Indeed, several small case series, including his own, have demonstrated the efficacy of intravenous immunoglobulin G (IgG) in subsets of patients with long-standing, refractory CRPS, Dr. Goebel said (Pain Med 2002;3:119-127). Additionally, a randomized controlled trial of 12 patients with long-standing CRPS who received the agent found that 25% had pain relief at least 50% relative to baseline and 17% had improvements in pain between 30% and 50% (Ann Intern Med 2010;152:152-158).
Although IgG has anti-inflammatory effects in addition to being an immunomodulator, Dr. Goebel believes IgG’s efficacy is likely not explained by its anti-inflammatory effect.
“All of the investigations which we have done, both in the lab and clinically, have been leaning more and more toward confirming there is an autoimmune aspect to CRPS,” Dr. Goebel concluded. “However, since we do not know which structures the autoimmune response is targeting, our current evidence remains somewhat indirect.”
According to Dr. Goebel, if some patients in fact have CRPS of autoimmune origin, “a range of potential therapies, such as therapeutic plasma exchange and B-cell modulating therapies, can be at our disposal.
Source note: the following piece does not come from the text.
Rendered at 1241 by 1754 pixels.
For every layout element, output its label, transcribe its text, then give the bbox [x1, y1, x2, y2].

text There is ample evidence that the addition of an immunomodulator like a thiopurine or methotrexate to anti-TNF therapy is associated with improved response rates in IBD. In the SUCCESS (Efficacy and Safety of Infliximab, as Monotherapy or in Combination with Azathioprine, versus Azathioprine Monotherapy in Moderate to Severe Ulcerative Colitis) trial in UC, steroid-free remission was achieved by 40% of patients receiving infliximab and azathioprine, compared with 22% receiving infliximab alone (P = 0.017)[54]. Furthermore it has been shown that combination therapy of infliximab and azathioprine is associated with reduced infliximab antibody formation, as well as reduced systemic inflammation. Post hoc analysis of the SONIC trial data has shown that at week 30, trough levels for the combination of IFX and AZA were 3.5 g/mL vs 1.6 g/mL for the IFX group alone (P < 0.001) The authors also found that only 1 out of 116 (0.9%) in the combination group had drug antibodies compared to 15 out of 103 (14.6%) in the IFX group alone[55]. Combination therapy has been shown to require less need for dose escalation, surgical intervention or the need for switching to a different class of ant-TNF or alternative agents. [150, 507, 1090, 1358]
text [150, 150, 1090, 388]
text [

“These have all been tried and tested in other autoimmune disorders, and we can have access to an armamentarium that we did not have before,” he said.
An “Ultralocal” Inflammatory Response?
Frank Huygen, MD, PhD, professor of anesthesiology at Erasmus Medical Center in Rotterdam, the Netherlands, argued the inflammatory component to CRPS could be the most clinically meaningful element of the syndrome in some patients. However, rather than looking for systemic inflammation, he believes researchers need to consider an “ultra-local” inflammatory response.
“There are inflammatory mediators that are increased in the blister fluid of an involved extremity in CRPS,” Dr. Huygen said.
His own research has documented increased levels of interleukin-6 and tumor necrosis factor (TNF)-alpha in some patients (Eur J Pain 2008;12:716-721).
In a small, placebo-controlled, randomized trial, Dr. Huygen and his colleagues showed that the anti-TNF drug infliximab (Remicade, Janssen) exacerbated symptoms in some CRPS patients, leading to discontinuation of the trial (Pain Pract 2013; May 22: doi: 10.1111/papr.12078). The researcher still believes there could be a role for infliximab and other biologics in the treatment of CRPS.
“Although the sponsor stopped the study early, preliminary data showed enormous reductions in TNF-alpha levels in blister fluid with infliximab treatment, but these did not correlate with clinical changes,” he said.
Summarizing the challenge of understanding and treating a complex syndrome, Dr. Baron suggested CRPS should no longer be seen monolithically as a neuropathic disorder.
“As long as we do not have a clearer pathophysiological picture of CRPS patients, and because of the obvious heterogeneity of the signs, symptoms and mechanisms of the syndrome,” he said, “it would be wise to look at the condition separately from other classical neuropathic pain syndromes.”